=== Trecho selecionado ===
Palestinos devem sair perdendo com as eleições nos EUA

                                                       
Luiz Eça (*) 

Depois de Netanyahu discursar contra o acordo nuclear em Washington, as relações com Obama, que já não eram boas, azedaram bastante.

O presidente dos EUA considerou um ultraje um mandatário estrangeiro vir atacar uma política do seu governo em plano congresso.

A partir daí a tolerância com as violências e infrações às leis internacionais na Palestina acabou.

Especialmente considerando que Netanyahu continuava sabotando a “solução dos dois estados” (um dogma no Ocidente), expandindo os assentamentos e até negando-se a permitir a independência da Palestina.

Em várias ocasiões, Obama deixou claro que o apoio incondicional dos EUA a Israel na ONU poderia acabar.

Os membros do governo israelense sentiram que seu barco poderia ir a pique. Temeram que começava a fazer água quando o secretário de Estado norte-americano se declarou simpático à proposta francesa de internacionalizar a elaboração do acordo de paz na Palestina.

A ideia era reunir chefes de Estados interessados na solução do problema para determinarem os principais pontos do acordo, ficando para Israel e palestinos a negociação dos seus detalhes.

E, caso as negociações não fechassem no prazo de um ou ano, as nações reconheceriam a Palestina como Estado independente.

Inaceitável para o governo de ultradireita de Israel, que só admite negociações bilaterais entre as partes em conflito.

Como já se sabe pela experiência de 20 anos de negociações infrutíferas, Israel, por palavras e atos, deixou bem claro sua intenção de tornar a anexação da Palestina um fato consumado, via expansão contínua dos assentamentos.

Ou, na melhor das hipóteses, de aceitar um Estado palestino inviável nos territórios restritos que os assentamentos deixariam vagos.

Embora o Hamas não acreditasse que a proposta francesa iria dar certo, o Fatah e a Autoridade Palestina vibraram com ela.

Sob patrocínio do “Quai d´Orsay”, foi marcada para Paris uma reunião preparatória com os ministros do exterior dos EUA e dos países da Europa, representantes da Liga Árabe e o secretário-geral da ONU.
=== Dados coletados ===
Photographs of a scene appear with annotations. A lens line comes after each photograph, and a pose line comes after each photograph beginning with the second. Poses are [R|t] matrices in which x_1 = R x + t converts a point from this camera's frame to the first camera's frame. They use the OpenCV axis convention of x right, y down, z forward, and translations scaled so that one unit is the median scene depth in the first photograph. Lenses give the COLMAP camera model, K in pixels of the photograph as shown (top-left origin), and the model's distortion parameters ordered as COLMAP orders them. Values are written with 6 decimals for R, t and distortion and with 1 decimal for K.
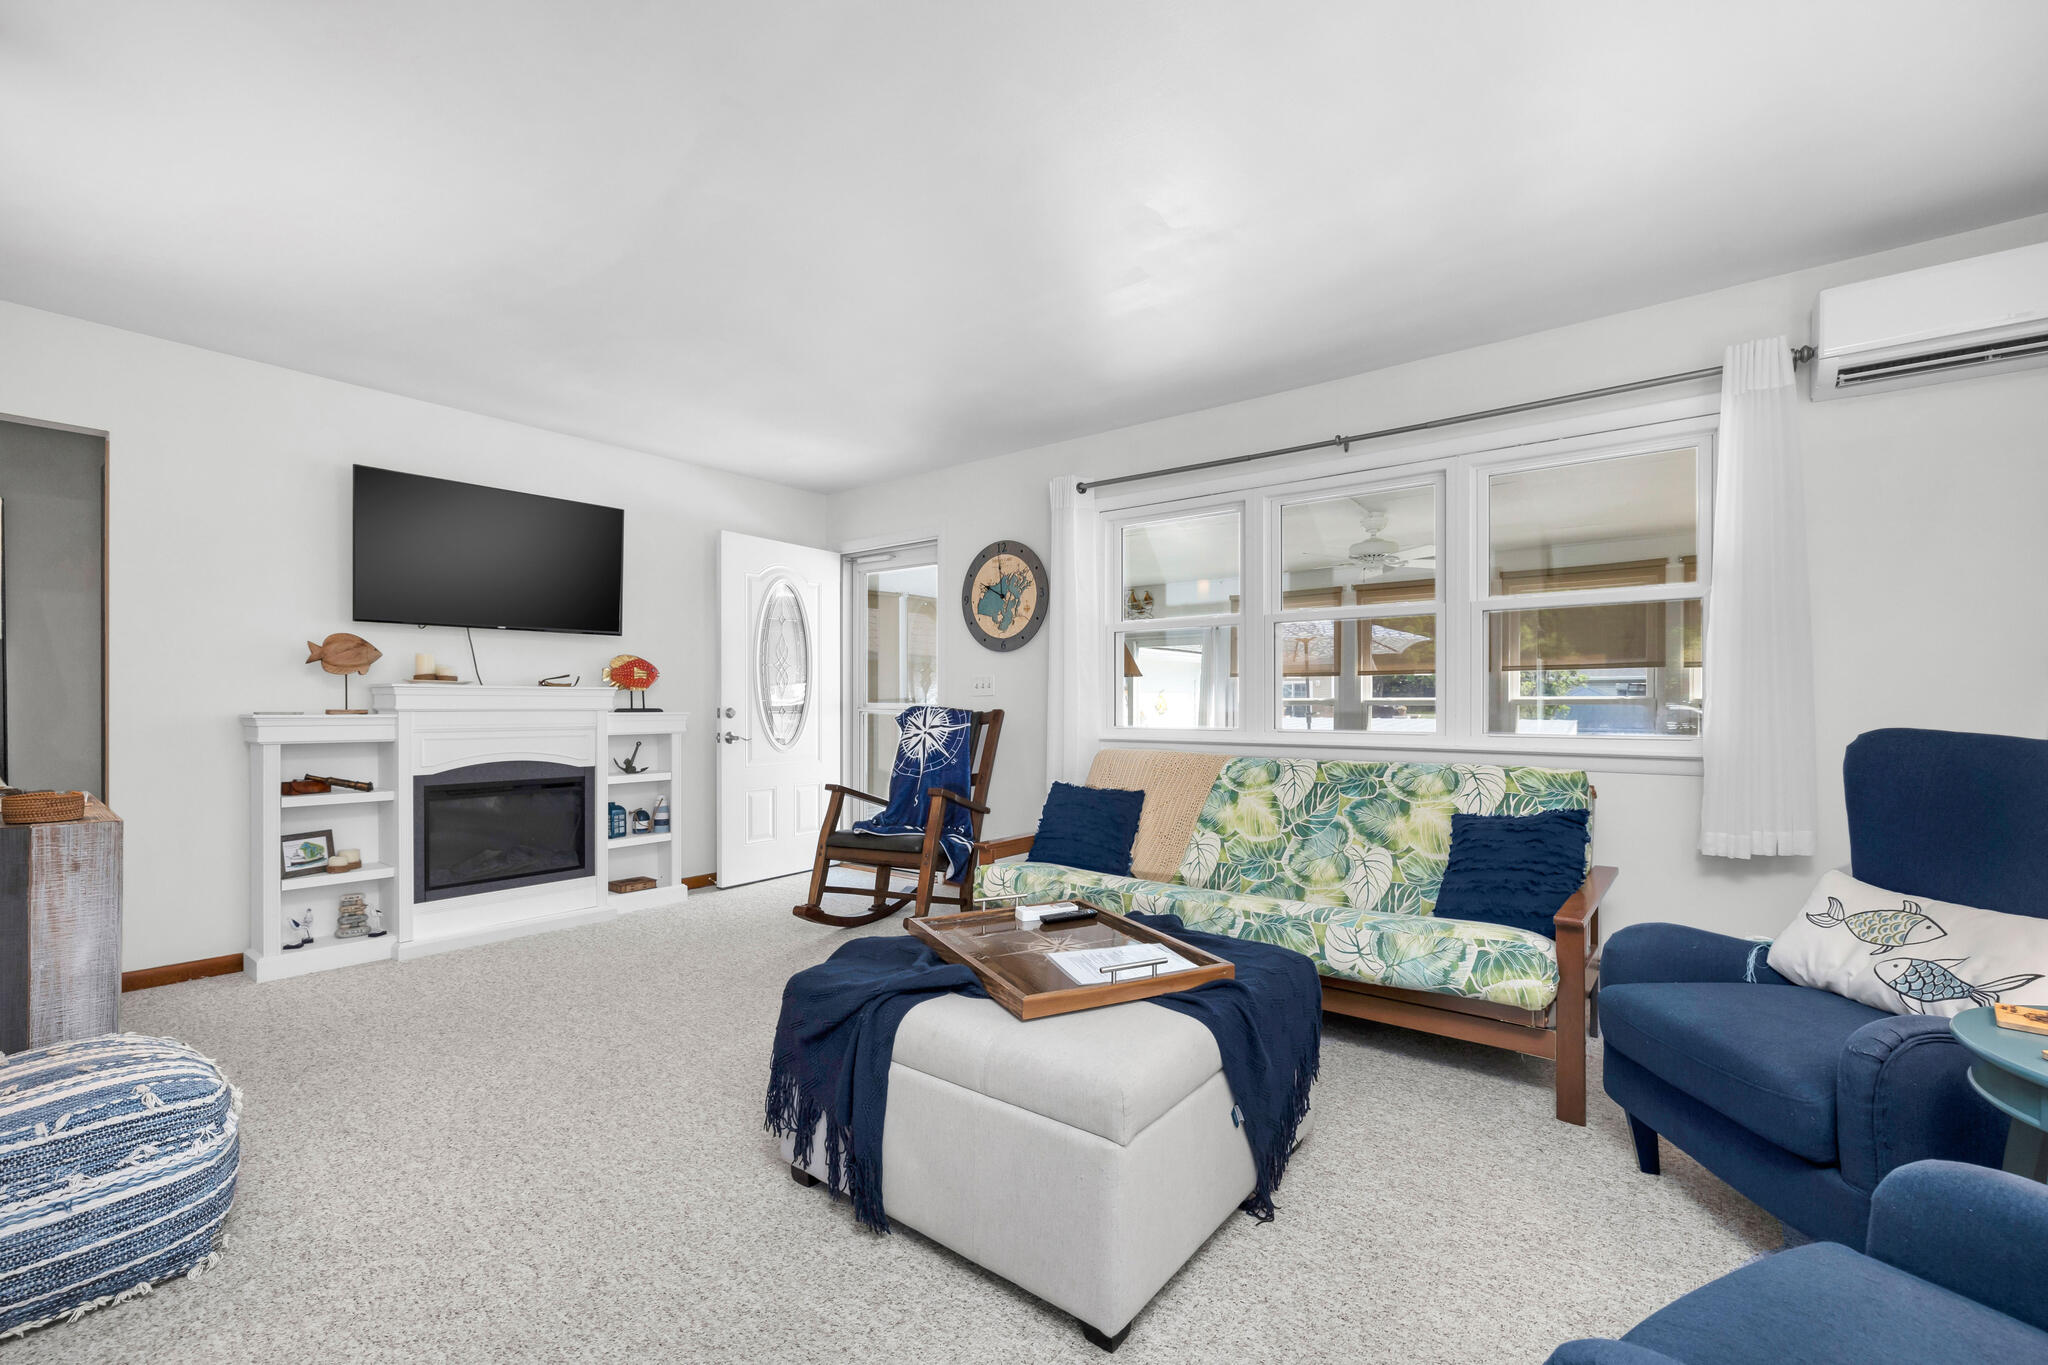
lens RADIAL K [[872.2, 0, 1023.8], [0, 872.2, 694.5], [0, 0, 1]] dist [0.004740, 0.000754]
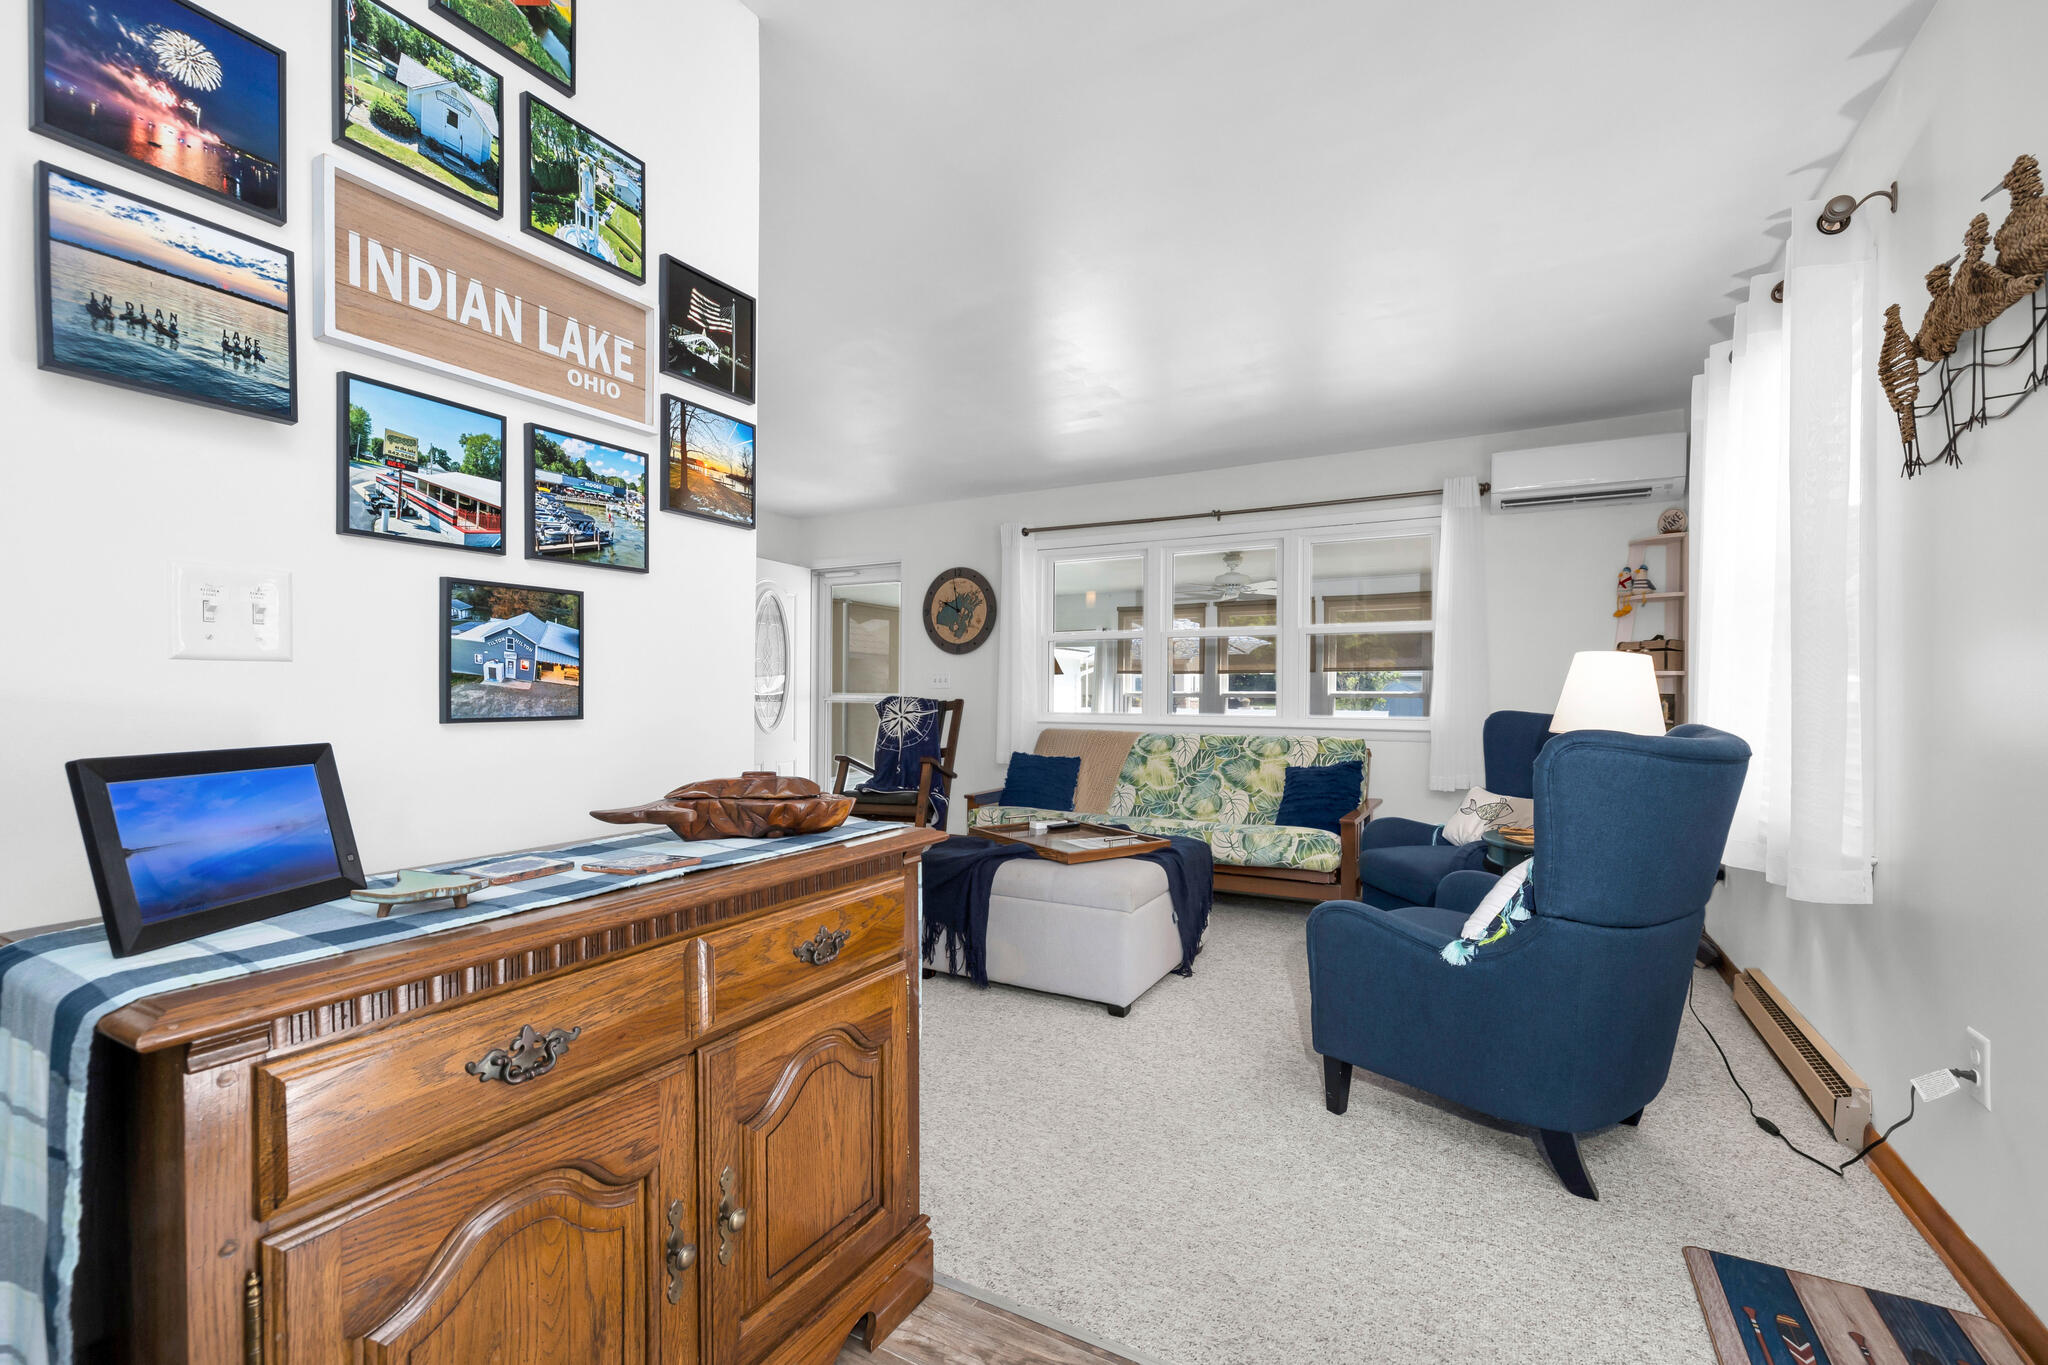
lens RADIAL K [[872.2, 0, 1024.1], [0, 872.2, 689.3], [0, 0, 1]] dist [0.004740, 0.000754]
pose [[0.987010, 0.005911, 0.160548, -0.182081], [-0.006694, 0.999968, 0.004332, -0.004574], [-0.160518, -0.005351, 0.987018, -0.380254]]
===
• _Detalhes da tarefa_:
Responda, com base no trecho selecionado sobre os palestinos e as eleições nos EUA:
1. Que tipo de negociação o governo de ultradireita de Israel admite?
2. Que grupo palestino não acreditava que a proposta francesa daria certo?
3. Em que cidade foi marcada a reunião preparatória?

• _Espaço da resposta_:
1. Só negociações bilaterais entre as partes em conflito.
2. O Hamas.
3. Em Paris.